2008年04月21日

【ザ・ファシリテーター】 著:森時彦



●東海オリコミ社員読書感想文




この本は、ある化学製品の製造会社のマーケティング責任者が、畑違いの商品開発センターの
責任者に抜擢されるところから始まります。年配のセンター室長たちを相手に社長の要求する成果、改革を遂行するために同僚の塩崎をファシリテーターとしてチームをまとめていく小説仕立てとなっています。
ファシリテーターとは、中立的な立場でチームプロセスを管理してチームワークを引き出して成果が、最大になるように支援する人をいいます。
ファシリテーションとは、チーム内の人と人との相互作用を活発にして創造的な意見を引き出す
もの チームが、課題を共有して効果的に考えを交流させ、創造的な答えを導きだす手法です。すなわちプロジェクト会議や社内会議などの進行を円滑に進めることです。その役割を担うのが、ファシリテーターというわけです。
実際にこの本は、小説仕立てになっていて読みやすいのですが、注意深く読んでいかないとただ読んでしまっただけとなってしまうでしょう。読み手にチームをまとめていくのにはどうすれば良いのかと現状に満足せず打破して会社の業績をあげ改革をしていくという強い心構えをもつて読まないと単なる小説となってしまうと思います。

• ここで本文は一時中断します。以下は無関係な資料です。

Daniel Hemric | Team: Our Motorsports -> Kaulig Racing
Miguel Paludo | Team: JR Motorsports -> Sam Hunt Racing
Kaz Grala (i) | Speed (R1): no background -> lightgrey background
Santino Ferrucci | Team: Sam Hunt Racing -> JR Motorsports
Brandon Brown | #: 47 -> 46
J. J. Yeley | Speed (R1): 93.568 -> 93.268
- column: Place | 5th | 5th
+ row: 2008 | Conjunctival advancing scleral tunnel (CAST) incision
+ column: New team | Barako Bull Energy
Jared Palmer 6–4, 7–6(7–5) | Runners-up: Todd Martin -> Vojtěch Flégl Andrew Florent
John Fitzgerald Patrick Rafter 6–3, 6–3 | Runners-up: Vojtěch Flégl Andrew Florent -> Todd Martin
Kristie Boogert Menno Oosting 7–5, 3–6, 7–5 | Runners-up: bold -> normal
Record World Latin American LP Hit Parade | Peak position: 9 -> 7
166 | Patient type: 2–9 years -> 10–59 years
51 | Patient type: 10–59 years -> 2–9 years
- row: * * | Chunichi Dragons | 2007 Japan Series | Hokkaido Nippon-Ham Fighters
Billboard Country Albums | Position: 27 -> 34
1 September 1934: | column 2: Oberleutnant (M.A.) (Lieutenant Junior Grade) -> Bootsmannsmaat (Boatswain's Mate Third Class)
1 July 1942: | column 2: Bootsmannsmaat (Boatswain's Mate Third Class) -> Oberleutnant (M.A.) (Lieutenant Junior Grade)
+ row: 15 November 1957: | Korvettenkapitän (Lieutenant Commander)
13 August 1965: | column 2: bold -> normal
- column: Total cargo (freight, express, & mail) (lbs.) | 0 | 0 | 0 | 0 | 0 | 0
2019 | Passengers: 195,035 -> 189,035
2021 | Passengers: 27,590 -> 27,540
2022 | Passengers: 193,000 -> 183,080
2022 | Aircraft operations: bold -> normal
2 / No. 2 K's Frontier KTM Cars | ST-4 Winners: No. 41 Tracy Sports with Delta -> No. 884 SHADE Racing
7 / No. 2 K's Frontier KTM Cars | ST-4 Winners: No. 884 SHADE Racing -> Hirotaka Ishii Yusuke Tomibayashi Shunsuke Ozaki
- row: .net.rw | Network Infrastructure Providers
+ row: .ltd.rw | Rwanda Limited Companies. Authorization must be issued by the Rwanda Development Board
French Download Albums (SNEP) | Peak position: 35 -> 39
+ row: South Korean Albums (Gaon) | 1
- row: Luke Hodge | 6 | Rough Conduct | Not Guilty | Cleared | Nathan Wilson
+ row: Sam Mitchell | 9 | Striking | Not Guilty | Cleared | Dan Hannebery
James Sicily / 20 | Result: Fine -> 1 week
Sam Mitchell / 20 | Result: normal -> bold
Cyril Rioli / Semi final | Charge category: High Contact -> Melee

チームワークを活性化する方法としてジョハリの窓が挙げられていましたが、社内の人間関係、社外の対人関係において有効的な方法であると思います。大体の人が、自己評価では非常に良くやっているつもりでも他人からはそうは見えないという具合に、つもりの自分とはた目の自分との
間にズレやギャップが生じてチームから孤立してしまう場合があるからです。
人間は、誰でも漠然と自分とはこういう人間であるというイメージを持っていますだが、誰でも自惚れもあれば、引け目もあり ここぞと言うときに発案を出来なかったり能力を発揮出来なかったりすることは、会社内でも私生活でも多々有ると思います。
自分は、ファシリテーターになることを目指し、メンバーたちが自分を解放して、他人から率直なフィードバックを貰い自分自身も含めメンバーも会社も成長していき磐石なチームワークを築いていきたいと考えるようにこの本を読んであらためて思いました。この本のように、話がうまく進めばと思うこともありますが、願わなければ達成できないでしょう。